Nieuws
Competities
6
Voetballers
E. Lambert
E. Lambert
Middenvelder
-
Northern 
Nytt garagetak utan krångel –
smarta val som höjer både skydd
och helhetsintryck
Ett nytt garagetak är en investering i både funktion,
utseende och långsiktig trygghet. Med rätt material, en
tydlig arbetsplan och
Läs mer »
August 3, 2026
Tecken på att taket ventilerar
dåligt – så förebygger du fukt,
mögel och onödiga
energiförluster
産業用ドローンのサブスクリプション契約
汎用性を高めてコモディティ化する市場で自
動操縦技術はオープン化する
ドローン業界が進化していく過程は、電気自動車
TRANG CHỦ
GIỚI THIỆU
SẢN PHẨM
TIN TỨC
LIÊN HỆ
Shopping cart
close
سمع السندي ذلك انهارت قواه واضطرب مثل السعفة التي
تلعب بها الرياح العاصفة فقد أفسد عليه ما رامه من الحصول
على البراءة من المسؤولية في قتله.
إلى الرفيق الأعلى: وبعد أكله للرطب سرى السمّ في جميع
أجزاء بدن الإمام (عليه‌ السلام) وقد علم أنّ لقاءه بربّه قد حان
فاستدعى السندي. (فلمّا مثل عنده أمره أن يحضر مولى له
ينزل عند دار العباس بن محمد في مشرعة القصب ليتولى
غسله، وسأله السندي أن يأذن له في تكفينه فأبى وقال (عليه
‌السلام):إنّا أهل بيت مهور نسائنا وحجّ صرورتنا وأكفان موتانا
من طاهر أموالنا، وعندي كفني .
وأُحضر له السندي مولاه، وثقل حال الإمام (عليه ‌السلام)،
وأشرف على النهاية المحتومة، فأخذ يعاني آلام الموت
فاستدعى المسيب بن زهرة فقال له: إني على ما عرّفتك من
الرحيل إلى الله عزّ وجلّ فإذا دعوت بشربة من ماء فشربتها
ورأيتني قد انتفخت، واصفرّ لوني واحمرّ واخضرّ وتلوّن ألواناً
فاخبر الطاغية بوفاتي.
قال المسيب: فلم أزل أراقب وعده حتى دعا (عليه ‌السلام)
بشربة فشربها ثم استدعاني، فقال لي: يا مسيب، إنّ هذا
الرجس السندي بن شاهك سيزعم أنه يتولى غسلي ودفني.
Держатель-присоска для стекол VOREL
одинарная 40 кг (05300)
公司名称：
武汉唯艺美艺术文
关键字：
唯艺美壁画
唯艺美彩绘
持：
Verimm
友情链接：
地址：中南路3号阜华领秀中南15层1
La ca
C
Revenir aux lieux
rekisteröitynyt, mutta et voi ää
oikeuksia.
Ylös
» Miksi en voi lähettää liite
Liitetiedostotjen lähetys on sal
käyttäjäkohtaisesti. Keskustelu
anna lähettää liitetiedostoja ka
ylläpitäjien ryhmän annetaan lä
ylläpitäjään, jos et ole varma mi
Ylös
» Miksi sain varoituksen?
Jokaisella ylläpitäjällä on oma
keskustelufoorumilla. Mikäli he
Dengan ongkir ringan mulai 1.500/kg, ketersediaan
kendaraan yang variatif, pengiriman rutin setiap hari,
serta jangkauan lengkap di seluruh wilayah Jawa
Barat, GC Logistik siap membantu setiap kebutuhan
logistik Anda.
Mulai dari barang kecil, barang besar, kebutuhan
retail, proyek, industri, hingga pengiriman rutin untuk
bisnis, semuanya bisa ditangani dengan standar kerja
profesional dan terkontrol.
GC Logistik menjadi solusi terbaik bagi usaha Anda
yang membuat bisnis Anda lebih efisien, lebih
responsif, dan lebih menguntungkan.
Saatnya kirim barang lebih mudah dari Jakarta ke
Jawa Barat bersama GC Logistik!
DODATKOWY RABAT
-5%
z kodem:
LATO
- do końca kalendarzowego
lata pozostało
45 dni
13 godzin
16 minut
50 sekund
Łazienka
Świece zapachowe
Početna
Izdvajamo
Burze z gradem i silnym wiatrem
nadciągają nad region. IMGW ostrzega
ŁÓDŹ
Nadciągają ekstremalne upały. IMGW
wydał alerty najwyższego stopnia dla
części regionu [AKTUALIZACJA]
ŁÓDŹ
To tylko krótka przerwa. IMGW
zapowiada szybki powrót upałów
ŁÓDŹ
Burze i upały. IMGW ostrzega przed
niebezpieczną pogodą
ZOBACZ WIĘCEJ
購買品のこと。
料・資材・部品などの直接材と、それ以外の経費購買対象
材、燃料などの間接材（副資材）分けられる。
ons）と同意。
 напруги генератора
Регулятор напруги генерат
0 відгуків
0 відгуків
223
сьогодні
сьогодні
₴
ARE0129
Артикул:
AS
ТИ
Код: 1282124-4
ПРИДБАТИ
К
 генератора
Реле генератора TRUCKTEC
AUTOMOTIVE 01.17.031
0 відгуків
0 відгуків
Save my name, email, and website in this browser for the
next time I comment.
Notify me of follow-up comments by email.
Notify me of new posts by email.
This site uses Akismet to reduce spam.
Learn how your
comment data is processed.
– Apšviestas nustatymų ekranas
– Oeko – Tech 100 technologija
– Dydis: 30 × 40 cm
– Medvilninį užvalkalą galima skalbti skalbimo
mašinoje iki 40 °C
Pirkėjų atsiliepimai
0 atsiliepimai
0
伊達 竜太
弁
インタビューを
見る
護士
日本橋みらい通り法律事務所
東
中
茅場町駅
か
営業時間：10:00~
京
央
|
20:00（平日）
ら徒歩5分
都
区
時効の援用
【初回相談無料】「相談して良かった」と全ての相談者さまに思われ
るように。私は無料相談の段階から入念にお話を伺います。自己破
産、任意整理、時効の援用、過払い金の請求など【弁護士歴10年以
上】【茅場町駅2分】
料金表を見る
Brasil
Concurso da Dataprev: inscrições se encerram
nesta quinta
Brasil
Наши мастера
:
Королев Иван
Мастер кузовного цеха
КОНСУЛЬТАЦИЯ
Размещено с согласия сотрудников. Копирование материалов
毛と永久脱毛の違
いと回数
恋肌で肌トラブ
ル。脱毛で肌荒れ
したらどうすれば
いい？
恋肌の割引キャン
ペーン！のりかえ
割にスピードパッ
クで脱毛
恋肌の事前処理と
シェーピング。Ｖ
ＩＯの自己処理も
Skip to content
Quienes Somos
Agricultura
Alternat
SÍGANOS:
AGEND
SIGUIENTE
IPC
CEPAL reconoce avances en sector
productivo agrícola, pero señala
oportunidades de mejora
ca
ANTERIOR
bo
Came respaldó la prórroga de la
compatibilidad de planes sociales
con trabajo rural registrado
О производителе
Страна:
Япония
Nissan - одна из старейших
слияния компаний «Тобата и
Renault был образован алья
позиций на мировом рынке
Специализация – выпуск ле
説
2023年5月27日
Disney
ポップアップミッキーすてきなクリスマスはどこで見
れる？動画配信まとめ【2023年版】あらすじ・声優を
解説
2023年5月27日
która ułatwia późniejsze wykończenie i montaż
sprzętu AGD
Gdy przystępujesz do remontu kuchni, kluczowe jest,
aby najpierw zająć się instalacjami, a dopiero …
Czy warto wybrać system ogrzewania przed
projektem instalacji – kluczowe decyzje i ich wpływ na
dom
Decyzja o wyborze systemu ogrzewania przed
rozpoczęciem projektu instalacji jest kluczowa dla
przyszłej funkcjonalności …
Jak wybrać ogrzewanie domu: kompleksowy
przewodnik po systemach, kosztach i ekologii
┄┄┄┄┄┄
TASK DETAILS: Give back the entries above exactly as they are, from their first line through the line that contains "فاستدعى المسيب بن", both included, with nothing else.

ANSWER BOX:
Nieuws
Competities
6
Voetballers
E. Lambert
E. Lambert
Middenvelder
-
Northern 
Nytt garagetak utan krångel –
smarta val som höjer både skydd
och helhetsintryck
Ett nytt garagetak är en investering i både funktion,
utseende och långsiktig trygghet. Med rätt material, en
tydlig arbetsplan och
Läs mer »
August 3, 2026
Tecken på att taket ventilerar
dåligt – så förebygger du fukt,
mögel och onödiga
energiförluster
産業用ドローンのサブスクリプション契約
汎用性を高めてコモディティ化する市場で自
動操縦技術はオープン化する
ドローン業界が進化していく過程は、電気自動車
TRANG CHỦ
GIỚI THIỆU
SẢN PHẨM
TIN TỨC
LIÊN HỆ
Shopping cart
close
سمع السندي ذلك انهارت قواه واضطرب مثل السعفة التي
تلعب بها الرياح العاصفة فقد أفسد عليه ما رامه من الحصول
على البراءة من المسؤولية في قتله.
إلى الرفيق الأعلى: وبعد أكله للرطب سرى السمّ في جميع
أجزاء بدن الإمام (عليه‌ السلام) وقد علم أنّ لقاءه بربّه قد حان
فاستدعى السندي. (فلمّا مثل عنده أمره أن يحضر مولى له
ينزل عند دار العباس بن محمد في مشرعة القصب ليتولى
غسله، وسأله السندي أن يأذن له في تكفينه فأبى وقال (عليه
‌السلام):إنّا أهل بيت مهور نسائنا وحجّ صرورتنا وأكفان موتانا
من طاهر أموالنا، وعندي كفني .
وأُحضر له السندي مولاه، وثقل حال الإمام (عليه ‌السلام)،
وأشرف على النهاية المحتومة، فأخذ يعاني آلام الموت
فاستدعى المسيب بن زهرة فقال له: إني على ما عرّفتك من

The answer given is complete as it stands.